The disease resulted in him losing a large portion of his face, including his nose.

Although rare, it's more common in men over the age of 40.

Writing for Mel Magazine, Steve said that he first realised something was wrong in November 2016, when he started to experience chronic nosebleeds.

"Before long, I didn’t own a single T-shirt or pillowcase that wasn’t blood-stained," he said.

"The nosebleeds were accompanied by severe congestion; by the end of each day, my sinuses would plug up completely, leaving me unable to breathe through my nose at all."

He was initally diagnosed with chronic sinusitis, polyps and a deviated septum – despite the fact that his nose was now so swollen that he "looked like a retired boxer".

During a 12-hour surgery, he had his nose, upper gums, all of his upper teeth and two-thirds of his upper plate removed – followed by all of his bottom teeth.

He then had to have 25 radiation treatments and six chemo sessions.

Symptoms of nose cancer

Many of the symptoms of nose cancer are similar to much less serious conditions.

But if you do experience any of these and you don't, say, have a cold, then it's vital you contact your GP ASAP.

Symptoms of nose cancer can include:

  • blockages causing stuffiness in one side of your nose that won't go away
  • nosebleeds
  • decreased sense of smell
  • mucus coming from the nose
  • mucus draining into the back of your nose and throat

Nose cancers can also cause issues with your eyes, causing double vision, pain, blocked tear ducts or loss of vision.

You may also notice a lump on your face, nose or roof of your mouth that doesn't go away, pain or numbness in the face, swollen glands and pain or pressure in one of your ears

Tragically, even after the inital tumour was removed, the cancer came back – resulting in him losing his right cheekbone, his right jawbone and the rest of his upper-palate.

What causes nose cancer?

Older men are more likely to develop nasal cancers than women.

And you're a lot more likely to get it if you smoke – regardless of your sex. In fact, smoking increases your chances of developing a huge number of cancers.
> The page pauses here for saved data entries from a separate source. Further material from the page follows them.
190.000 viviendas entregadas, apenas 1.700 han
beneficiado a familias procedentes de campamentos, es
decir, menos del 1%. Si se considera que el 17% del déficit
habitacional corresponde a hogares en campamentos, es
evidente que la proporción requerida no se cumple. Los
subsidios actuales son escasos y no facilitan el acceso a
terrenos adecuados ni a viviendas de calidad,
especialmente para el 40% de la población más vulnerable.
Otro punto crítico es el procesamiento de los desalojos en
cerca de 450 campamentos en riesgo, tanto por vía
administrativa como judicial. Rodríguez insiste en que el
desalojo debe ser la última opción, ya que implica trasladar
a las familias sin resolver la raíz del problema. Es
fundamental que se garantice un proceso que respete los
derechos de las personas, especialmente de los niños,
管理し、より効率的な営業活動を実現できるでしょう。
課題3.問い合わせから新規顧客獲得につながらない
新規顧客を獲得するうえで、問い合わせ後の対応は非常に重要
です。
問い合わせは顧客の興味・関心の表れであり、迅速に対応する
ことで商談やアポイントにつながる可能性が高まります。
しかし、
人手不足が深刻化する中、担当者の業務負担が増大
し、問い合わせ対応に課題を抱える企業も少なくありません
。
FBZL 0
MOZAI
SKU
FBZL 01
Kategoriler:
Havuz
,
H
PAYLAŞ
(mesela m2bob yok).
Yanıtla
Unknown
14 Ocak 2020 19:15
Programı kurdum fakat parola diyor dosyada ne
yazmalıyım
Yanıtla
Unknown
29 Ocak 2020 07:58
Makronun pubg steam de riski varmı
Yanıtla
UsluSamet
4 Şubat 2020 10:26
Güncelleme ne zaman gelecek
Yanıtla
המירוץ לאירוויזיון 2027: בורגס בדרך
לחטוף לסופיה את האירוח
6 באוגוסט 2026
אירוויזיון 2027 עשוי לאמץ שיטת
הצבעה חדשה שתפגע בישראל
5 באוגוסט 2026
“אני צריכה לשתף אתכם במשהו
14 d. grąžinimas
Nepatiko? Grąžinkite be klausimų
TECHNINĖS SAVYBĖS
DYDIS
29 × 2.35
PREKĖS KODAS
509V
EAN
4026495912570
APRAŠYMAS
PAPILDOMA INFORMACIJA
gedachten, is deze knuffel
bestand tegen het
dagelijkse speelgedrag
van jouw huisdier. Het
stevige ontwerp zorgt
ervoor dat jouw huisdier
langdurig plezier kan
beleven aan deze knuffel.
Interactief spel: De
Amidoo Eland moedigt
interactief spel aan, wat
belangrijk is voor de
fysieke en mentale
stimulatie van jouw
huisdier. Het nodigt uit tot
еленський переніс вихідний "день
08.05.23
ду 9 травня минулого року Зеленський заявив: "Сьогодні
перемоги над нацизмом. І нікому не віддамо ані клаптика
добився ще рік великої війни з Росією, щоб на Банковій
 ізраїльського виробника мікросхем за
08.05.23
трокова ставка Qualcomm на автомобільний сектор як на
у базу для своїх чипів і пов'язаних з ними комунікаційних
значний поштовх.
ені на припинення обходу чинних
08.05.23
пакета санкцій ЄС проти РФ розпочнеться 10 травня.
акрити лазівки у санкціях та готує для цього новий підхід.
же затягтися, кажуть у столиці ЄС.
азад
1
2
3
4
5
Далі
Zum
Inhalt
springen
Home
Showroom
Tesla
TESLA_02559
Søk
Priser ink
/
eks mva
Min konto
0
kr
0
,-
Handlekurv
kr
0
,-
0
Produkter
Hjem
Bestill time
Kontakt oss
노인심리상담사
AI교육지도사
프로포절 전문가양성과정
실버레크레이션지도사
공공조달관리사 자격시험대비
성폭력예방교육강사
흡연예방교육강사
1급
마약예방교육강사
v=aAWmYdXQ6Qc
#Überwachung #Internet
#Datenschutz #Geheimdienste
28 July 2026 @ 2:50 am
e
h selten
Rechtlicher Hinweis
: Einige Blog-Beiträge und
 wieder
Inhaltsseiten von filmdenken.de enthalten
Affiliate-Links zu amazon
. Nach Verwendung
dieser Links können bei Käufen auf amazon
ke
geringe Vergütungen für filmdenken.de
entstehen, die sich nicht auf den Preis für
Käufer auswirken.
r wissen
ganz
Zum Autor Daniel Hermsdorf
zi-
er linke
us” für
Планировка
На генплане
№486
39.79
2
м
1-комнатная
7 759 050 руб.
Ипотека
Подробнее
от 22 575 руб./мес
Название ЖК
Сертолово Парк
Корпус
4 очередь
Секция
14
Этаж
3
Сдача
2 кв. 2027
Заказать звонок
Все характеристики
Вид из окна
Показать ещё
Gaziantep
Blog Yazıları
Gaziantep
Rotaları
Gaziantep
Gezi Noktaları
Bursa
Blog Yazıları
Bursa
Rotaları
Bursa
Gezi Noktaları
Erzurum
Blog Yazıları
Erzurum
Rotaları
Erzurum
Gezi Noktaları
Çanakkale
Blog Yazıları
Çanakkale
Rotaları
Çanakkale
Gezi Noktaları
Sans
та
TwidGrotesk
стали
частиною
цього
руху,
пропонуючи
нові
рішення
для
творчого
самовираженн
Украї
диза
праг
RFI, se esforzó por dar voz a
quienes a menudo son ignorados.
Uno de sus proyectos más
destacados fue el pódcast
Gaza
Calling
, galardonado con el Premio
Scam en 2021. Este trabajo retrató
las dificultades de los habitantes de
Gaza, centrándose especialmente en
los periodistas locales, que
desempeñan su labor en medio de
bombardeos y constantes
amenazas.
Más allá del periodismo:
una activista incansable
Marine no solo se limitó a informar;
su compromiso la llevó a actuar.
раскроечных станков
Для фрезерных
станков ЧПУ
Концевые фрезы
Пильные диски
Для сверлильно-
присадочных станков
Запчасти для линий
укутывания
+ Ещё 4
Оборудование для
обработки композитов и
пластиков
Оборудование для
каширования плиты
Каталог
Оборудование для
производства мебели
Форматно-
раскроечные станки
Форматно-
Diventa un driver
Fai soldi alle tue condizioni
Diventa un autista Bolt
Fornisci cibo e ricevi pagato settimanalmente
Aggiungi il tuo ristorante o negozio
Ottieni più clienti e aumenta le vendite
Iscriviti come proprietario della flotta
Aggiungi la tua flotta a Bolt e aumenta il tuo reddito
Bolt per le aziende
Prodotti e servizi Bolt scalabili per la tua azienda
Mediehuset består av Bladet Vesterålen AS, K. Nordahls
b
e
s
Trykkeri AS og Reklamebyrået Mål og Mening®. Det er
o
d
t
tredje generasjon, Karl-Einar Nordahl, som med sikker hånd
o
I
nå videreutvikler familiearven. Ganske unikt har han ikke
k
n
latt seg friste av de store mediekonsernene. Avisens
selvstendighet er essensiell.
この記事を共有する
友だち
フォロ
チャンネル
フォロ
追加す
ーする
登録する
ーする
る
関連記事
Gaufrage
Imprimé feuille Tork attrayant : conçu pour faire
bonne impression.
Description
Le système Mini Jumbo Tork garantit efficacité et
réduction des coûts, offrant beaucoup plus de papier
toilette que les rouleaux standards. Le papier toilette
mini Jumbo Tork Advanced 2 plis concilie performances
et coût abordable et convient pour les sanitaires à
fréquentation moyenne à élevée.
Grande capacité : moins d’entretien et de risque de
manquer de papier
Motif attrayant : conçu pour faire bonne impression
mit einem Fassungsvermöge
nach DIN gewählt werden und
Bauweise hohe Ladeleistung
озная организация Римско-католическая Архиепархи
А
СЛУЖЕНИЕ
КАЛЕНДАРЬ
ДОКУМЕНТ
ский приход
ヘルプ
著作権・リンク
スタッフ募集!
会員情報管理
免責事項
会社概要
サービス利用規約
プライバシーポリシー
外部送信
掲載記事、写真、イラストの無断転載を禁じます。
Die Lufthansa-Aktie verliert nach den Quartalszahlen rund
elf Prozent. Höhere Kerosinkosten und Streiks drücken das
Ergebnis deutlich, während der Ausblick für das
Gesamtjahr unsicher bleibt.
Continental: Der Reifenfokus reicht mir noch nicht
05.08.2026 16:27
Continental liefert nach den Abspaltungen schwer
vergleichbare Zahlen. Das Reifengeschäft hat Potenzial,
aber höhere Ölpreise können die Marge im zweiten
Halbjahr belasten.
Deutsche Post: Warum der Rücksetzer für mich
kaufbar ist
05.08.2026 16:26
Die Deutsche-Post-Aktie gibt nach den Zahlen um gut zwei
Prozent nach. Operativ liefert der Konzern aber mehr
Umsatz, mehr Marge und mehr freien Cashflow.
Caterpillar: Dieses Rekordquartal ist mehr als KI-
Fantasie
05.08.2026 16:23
But it's also a disease associated with jobs where you're exposed to certain chemicals and substances over a long period of time.

These include wood dust, leather dust, cloth fibres, nickel, chromium and formaldehyde.

In fact, when Steve was diagnosed, he was apparently asked if he had ever worked as a carpenter or down a nickel mine.

One in five cases of nasal cancer is also linked to the human papillomavirus (HPV), which most people associate with things like cervical cancer.

HPV affects skin and moist membranes so can attack mouth and throat cells just as much as those down below.

How dangerous is nose cancer?

There isn't much data around survival for nose or paranasal sinus cancers in the UK, but according to Cancer Research UK, around 65 per cent of people survive more than five years if their cancer is caught in the earliest stage.

That drops to just 35 per cent by the final stage.

It really depends on how far the cancer has spread, which parts of the nasal cavity or paranasal sinuses are affected, and what type of cancer you have.

In Steve's case, his tumours ended up spreading to various parts of his face.

Although very rare, squamous cell cancers do actually make up the majority of malignant nose tumour cases.